Purpose of the Study:

  • This paper reviews key components of fNIRS-based BCIs, focusing on signal generation, noise reduction, feature extraction, and classification.
  • The review aims to provide a comprehensive overview of current methodologies and future directions in fNIRS BCI research.

Main Methods:

  • Brain signal generation tasks, including motor imagery and cognitive tasks, are discussed in relation to common brain areas like the motor and prefrontal cortex.
  • Noise removal techniques, from basic band-pass filtering to advanced methods like adaptive filtering and independent component analysis (ICA), are examined.
  • Feature extraction methods (mean, variance, peak value, etc.) and classification algorithms (Linear Discriminant Analysis, SVM, HMM) are reviewed for their efficacy in fNIRS BCIs.

Main Results:

  • fNIRS is particularly advantageous for cognitive tasks in the prefrontal cortex due to its non-invasiveness and lack of hair interference.
  • While band-pass filtering is common for noise removal, advanced techniques are needed for overlapping signal bands.
  • Linear Discriminant Analysis (LDA) offers a simple yet effective classification method for fNIRS BCI data.

Conclusions:

  • fNIRS-based BCIs show promise for various applications, including monitoring neuroplasticity post-rehabilitation and neurostimulation.
  • Future advancements are anticipated with hybrid EEG-fNIRS systems, bundled probes, and improved detection of early hemodynamic responses (initial dips).

▸ EXERCISE 1: According to the fNIRS review summary, which classification method offers a simple yet effective approach for fNIRS BCI data?
▸ EXERCISE 2: Reproduce the fNIRS review summary between "Purpose of the" and "in fNIRS BCIs.", inclusive.

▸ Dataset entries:

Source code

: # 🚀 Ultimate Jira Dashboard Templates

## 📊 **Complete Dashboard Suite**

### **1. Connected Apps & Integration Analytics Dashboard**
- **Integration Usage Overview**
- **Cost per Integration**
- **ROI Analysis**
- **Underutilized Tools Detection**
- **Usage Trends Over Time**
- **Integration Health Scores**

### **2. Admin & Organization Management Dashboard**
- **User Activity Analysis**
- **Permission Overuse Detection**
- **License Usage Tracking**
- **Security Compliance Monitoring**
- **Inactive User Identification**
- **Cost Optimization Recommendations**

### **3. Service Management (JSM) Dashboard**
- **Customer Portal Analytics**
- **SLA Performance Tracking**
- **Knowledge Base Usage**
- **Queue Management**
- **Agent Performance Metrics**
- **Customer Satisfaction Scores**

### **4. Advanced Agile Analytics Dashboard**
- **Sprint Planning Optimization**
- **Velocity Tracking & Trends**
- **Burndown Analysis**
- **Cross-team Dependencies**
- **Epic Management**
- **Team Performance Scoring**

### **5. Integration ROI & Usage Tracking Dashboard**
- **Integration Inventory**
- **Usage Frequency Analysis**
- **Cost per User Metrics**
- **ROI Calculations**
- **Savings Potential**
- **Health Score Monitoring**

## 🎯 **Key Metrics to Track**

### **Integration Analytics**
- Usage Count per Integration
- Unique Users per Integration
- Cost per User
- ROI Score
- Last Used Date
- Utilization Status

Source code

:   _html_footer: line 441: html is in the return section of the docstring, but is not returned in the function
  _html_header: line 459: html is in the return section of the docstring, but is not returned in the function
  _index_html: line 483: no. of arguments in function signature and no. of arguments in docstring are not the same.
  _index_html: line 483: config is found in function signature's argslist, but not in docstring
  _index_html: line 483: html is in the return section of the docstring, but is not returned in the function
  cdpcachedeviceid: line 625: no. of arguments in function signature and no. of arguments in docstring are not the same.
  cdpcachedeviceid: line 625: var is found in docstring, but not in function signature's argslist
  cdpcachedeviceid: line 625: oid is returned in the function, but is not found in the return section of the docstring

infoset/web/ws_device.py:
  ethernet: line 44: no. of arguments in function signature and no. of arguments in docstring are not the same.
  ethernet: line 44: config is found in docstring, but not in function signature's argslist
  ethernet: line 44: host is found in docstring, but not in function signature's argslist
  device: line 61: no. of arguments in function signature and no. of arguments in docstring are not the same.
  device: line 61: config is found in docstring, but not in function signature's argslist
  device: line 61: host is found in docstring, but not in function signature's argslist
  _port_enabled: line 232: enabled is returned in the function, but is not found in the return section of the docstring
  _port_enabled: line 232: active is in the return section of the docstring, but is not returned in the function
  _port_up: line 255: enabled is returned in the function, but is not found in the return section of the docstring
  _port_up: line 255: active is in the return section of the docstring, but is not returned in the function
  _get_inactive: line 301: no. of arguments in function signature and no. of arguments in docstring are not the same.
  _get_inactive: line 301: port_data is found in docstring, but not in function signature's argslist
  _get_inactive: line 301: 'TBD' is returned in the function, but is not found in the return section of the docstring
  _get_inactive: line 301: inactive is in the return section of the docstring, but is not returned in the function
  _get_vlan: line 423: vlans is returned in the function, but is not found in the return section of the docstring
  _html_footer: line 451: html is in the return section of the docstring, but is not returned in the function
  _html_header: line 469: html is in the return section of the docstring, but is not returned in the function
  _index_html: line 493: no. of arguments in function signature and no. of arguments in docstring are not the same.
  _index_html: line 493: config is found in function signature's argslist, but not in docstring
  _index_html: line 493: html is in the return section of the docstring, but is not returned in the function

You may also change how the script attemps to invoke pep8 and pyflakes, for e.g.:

▸ ANSWER 1: Linear Discriminant Analysis (LDA)

▸ ANSWER 2:
Purpose of the Study:

  • This paper reviews key components of fNIRS-based BCIs, focusing on signal generation, noise reduction, feature extraction, and classification.
  • The review aims to provide a comprehensive overview of current methodologies and future directions in fNIRS BCI research.

Main Methods:

  • Brain signal generation tasks, including motor imagery and cognitive tasks, are discussed in relation to common brain areas like the motor and prefrontal cortex.
  • Noise removal techniques, from basic band-pass filtering to advanced methods like adaptive filtering and independent component analysis (ICA), are examined.
  • Feature extraction methods (mean, variance, peak value, etc.) and classification algorithms (Linear Discriminant Analysis, SVM, HMM) are reviewed for their efficacy in fNIRS BCIs.